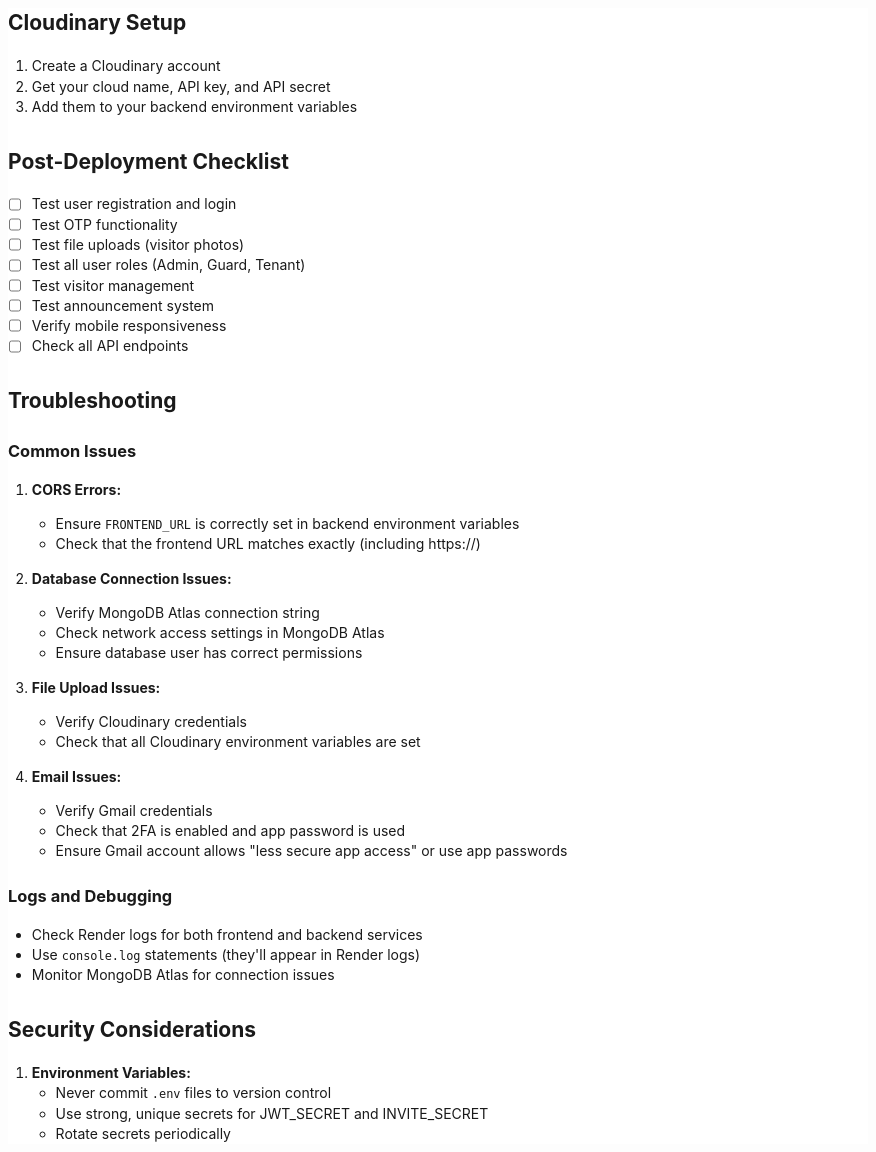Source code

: ## Cloudinary Setup

1. Create a Cloudinary account
2. Get your cloud name, API key, and API secret
3. Add them to your backend environment variables

## Post-Deployment Checklist

- [ ] Test user registration and login
- [ ] Test OTP functionality
- [ ] Test file uploads (visitor photos)
- [ ] Test all user roles (Admin, Guard, Tenant)
- [ ] Test visitor management
- [ ] Test announcement system
- [ ] Verify mobile responsiveness
- [ ] Check all API endpoints

## Troubleshooting

### Common Issues

1. **CORS Errors:**
   - Ensure `FRONTEND_URL` is correctly set in backend environment variables
   - Check that the frontend URL matches exactly (including https://)

2. **Database Connection Issues:**
   - Verify MongoDB Atlas connection string
   - Check network access settings in MongoDB Atlas
   - Ensure database user has correct permissions

3. **File Upload Issues:**
   - Verify Cloudinary credentials
   - Check that all Cloudinary environment variables are set

4. **Email Issues:**
   - Verify Gmail credentials
   - Check that 2FA is enabled and app password is used
   - Ensure Gmail account allows "less secure app access" or use app passwords

### Logs and Debugging
- Check Render logs for both frontend and backend services
- Use `console.log` statements (they'll appear in Render logs)
- Monitor MongoDB Atlas for connection issues

## Security Considerations

1. **Environment Variables:**
   - Never commit `.env` files to version control
   - Use strong, unique secrets for JWT_SECRET and INVITE_SECRET
   - Rotate secrets periodically
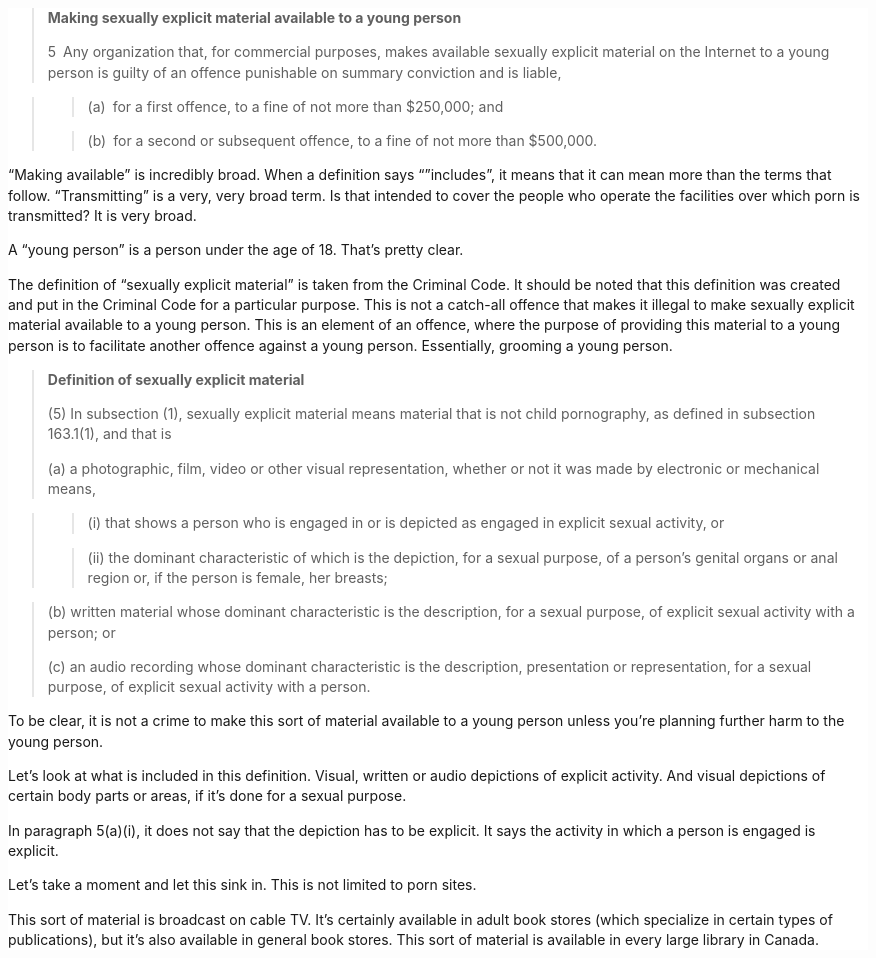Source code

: > **Making sexually explicit material available to a young person**
> 
> 5 Any organization that, for commercial purposes, makes available sexually explicit material on the Internet to a young person is guilty of an offence punishable on summary conviction and is liable,

> > (a) for a first offence, to a fine of not more than $250,000; and
> 
> > (b) for a second or subsequent offence, to a fine of not more than $500,000.

“Making available” is incredibly broad. When a definition says “”includes”, it means that it can mean more than the terms that follow. “Transmitting” is a very, very broad term. Is that intended to cover the people who operate the facilities over which porn is transmitted? It is very broad. 

A “young person” is a person under the age of 18. That’s pretty clear. 

The definition of “sexually explicit material” is taken from the Criminal Code. It should be noted that this definition was created and put in the Criminal Code for a particular purpose. This is not a catch-all offence that makes it illegal to make sexually explicit material available to a young person. This is an element of an offence, where the purpose of providing this material to a young person is to facilitate another offence against a young person. Essentially, grooming a young person. 

> **Definition of sexually explicit material**
> 
> (5) In subsection (1), sexually explicit material means material that is not child pornography, as defined in subsection 163.1(1), and that is
> 
> (a) a photographic, film, video or other visual representation, whether or not it was made by electronic or mechanical means,

> > (i) that shows a person who is engaged in or is depicted as engaged in explicit sexual activity, or
> 
> > (ii) the dominant characteristic of which is the depiction, for a sexual purpose, of a person’s genital organs or anal region or, if the person is female, her breasts;

> (b) written material whose dominant characteristic is the description, for a sexual purpose, of explicit sexual activity with a person; or
> 
> (c) an audio recording whose dominant characteristic is the description, presentation or representation, for a sexual purpose, of explicit sexual activity with a person.

To be clear, it is not a crime to make this sort of material available to a young person unless you’re planning further harm to the young person. 

Let’s look at what is included in this definition. Visual, written or audio depictions of explicit activity. And visual depictions of certain body parts or areas, if it’s done for a sexual purpose. 

In paragraph 5(a)(i), it does not say that the depiction has to be explicit. It says the activity in which a person is engaged is explicit. 

Let’s take a moment and let this sink in. This is not limited to porn sites. 

This sort of material is broadcast on cable TV. It’s certainly available in adult book stores (which specialize in certain types of publications), but it’s also available in general book stores. This sort of material is available in every large library in Canada. 
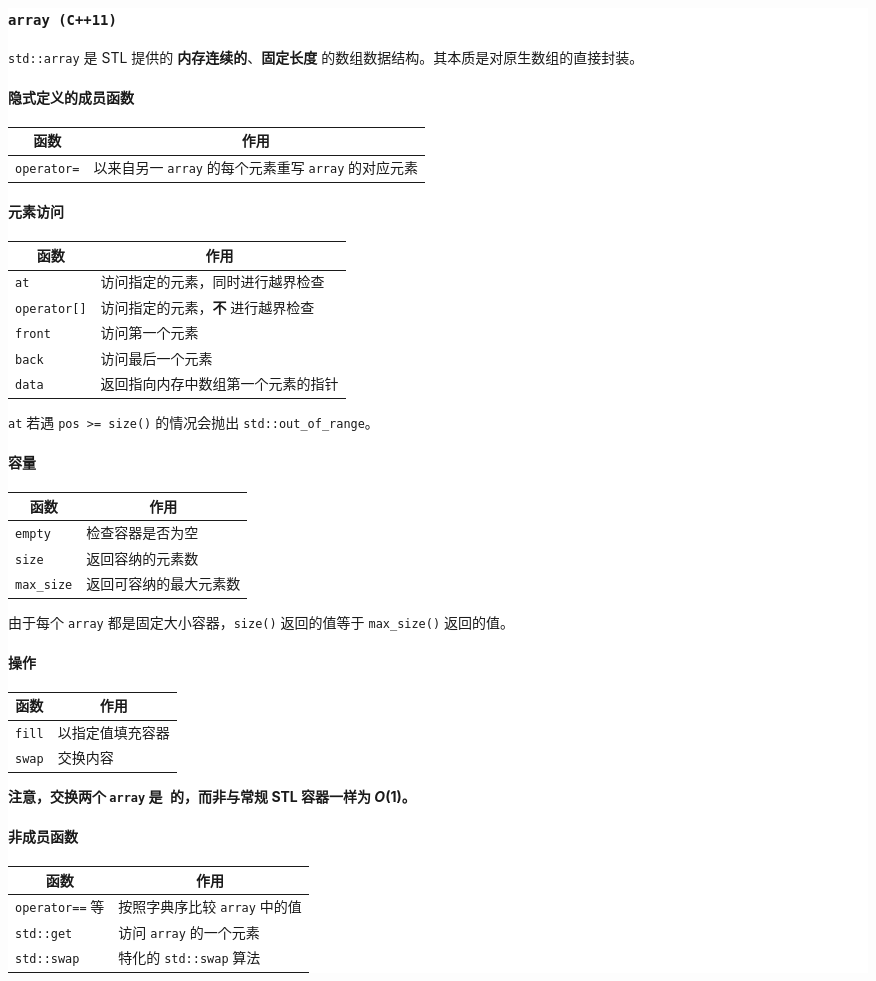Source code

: ### `array (C++11)`

`std::array` 是 STL 提供的 **内存连续的**、**固定长度** 的数组数据结构。其本质是对原生数组的直接封装。

#### 隐式定义的成员函数

| 函数          | 作用                                  |
| ----------- | ----------------------------------- |
| `operator=` | 以来自另一 `array` 的每个元素重写 `array` 的对应元素 |

#### 元素访问

| 函数           | 作用                   |
| ------------ | -------------------- |
| `at`         | 访问指定的元素，同时进行越界检查     |
| `operator[]` | 访问指定的元素，**不** 进行越界检查 |
| `front`      | 访问第一个元素              |
| `back`       | 访问最后一个元素             |
| `data`       | 返回指向内存中数组第一个元素的指针    |

`at` 若遇 `pos >= size()` 的情况会抛出 `std::out_of_range`。

#### 容量

| 函数         | 作用          |
| ---------- | ----------- |
| `empty`    | 检查容器是否为空    |
| `size`     | 返回容纳的元素数    |
| `max_size` | 返回可容纳的最大元素数 |

由于每个 `array` 都是固定大小容器，`size()` 返回的值等于 `max_size()` 返回的值。

#### 操作

| 函数     | 作用       |
| ------ | -------- |
| `fill` | 以指定值填充容器 |
| `swap` | 交换内容     |

**注意，交换两个 `array` 是 ![](data:image/gif;base64,R0lGODlhAQABAIAAAAAAAP///yH5BAEAAAAALAAAAAABAAEAAAIBRAA7 "\Theta(\text{size})") 的，而非与常规 STL 容器一样为 $O(1)$。**

#### 非成员函数

| 函数             | 作用                  |
| -------------- | ------------------- |
| `operator==` 等 | 按照字典序比较 `array` 中的值 |
| `std::get`     | 访问 `array` 的一个元素    |
| `std::swap`    | 特化的 `std::swap` 算法  |
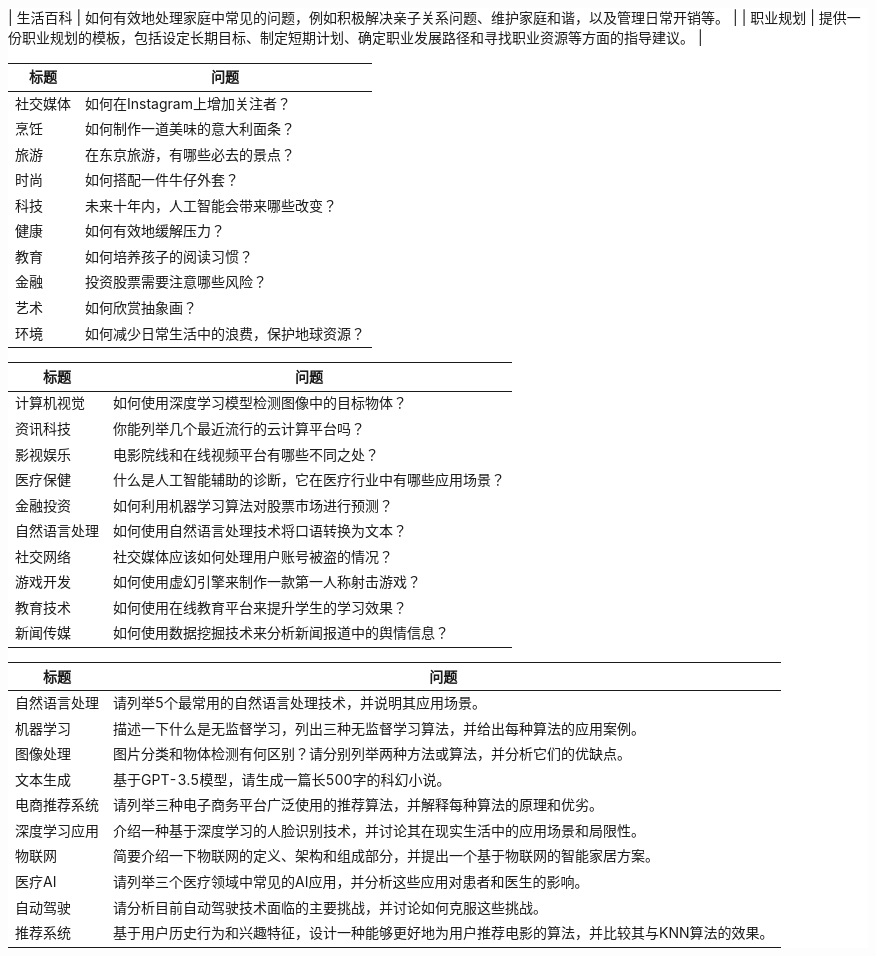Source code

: | 生活百科                        | 如何有效地处理家庭中常见的问题，例如积极解决亲子关系问题、维护家庭和谐，以及管理日常开销等。                                                                                                                                                                                                                                                                                                                                                                                                                                                                           |
| 职业规划                        | 提供一份职业规划的模板，包括设定长期目标、制定短期计划、确定职业发展路径和寻找职业资源等方面的指导建议。                                                                                                                                                                                                                                                                                                                                                                                                                                                                |

|标题|问题|
|---|---|
|社交媒体|如何在Instagram上增加关注者？|
|烹饪|如何制作一道美味的意大利面条？|
|旅游|在东京旅游，有哪些必去的景点？|
|时尚|如何搭配一件牛仔外套？|
|科技|未来十年内，人工智能会带来哪些改变？|
|健康|如何有效地缓解压力？|
|教育|如何培养孩子的阅读习惯？|
|金融|投资股票需要注意哪些风险？|
|艺术|如何欣赏抽象画？|
|环境|如何减少日常生活中的浪费，保护地球资源？|

|标题|问题|
|---|---|
|计算机视觉|如何使用深度学习模型检测图像中的目标物体？|
|资讯科技|你能列举几个最近流行的云计算平台吗？|
|影视娱乐|电影院线和在线视频平台有哪些不同之处？|
|医疗保健|什么是人工智能辅助的诊断，它在医疗行业中有哪些应用场景？|
|金融投资|如何利用机器学习算法对股票市场进行预测？|
|自然语言处理|如何使用自然语言处理技术将口语转换为文本？|
|社交网络|社交媒体应该如何处理用户账号被盗的情况？|
|游戏开发|如何使用虚幻引擎来制作一款第一人称射击游戏？|
|教育技术|如何使用在线教育平台来提升学生的学习效果？|
|新闻传媒|如何使用数据挖掘技术来分析新闻报道中的舆情信息？|

|标题|问题|
|---|---|
|自然语言处理|请列举5个最常用的自然语言处理技术，并说明其应用场景。|
|机器学习|描述一下什么是无监督学习，列出三种无监督学习算法，并给出每种算法的应用案例。|
|图像处理|图片分类和物体检测有何区别？请分别列举两种方法或算法，并分析它们的优缺点。|
|文本生成|基于GPT-3.5模型，请生成一篇长500字的科幻小说。|
|电商推荐系统|请列举三种电子商务平台广泛使用的推荐算法，并解释每种算法的原理和优劣。|
|深度学习应用|介绍一种基于深度学习的人脸识别技术，并讨论其在现实生活中的应用场景和局限性。|
|物联网|简要介绍一下物联网的定义、架构和组成部分，并提出一个基于物联网的智能家居方案。|
|医疗AI|请列举三个医疗领域中常见的AI应用，并分析这些应用对患者和医生的影响。|
|自动驾驶|请分析目前自动驾驶技术面临的主要挑战，并讨论如何克服这些挑战。|
|推荐系统|基于用户历史行为和兴趣特征，设计一种能够更好地为用户推荐电影的算法，并比较其与KNN算法的效果。|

********************

▶ [Assignment] Starting at the line that contains "than $250,000; and" and ending with the line that contains "That’s pretty clear.", write out the data again with "offence" swapped for "violation" and every other word left unchanged.

▶ [Exercise solution]
> > (a) for a first violation, to a fine of not more than $250,000; and
> 
> > (b) for a second or subsequent violation, to a fine of not more than $500,000.

“Making available” is incredibly broad. When a definition says “”includes”, it means that it can mean more than the terms that follow. “Transmitting” is a very, very broad term. Is that intended to cover the people who operate the facilities over which porn is transmitted? It is very broad. 

A “young person” is a person under the age of 18. That’s pretty clear. 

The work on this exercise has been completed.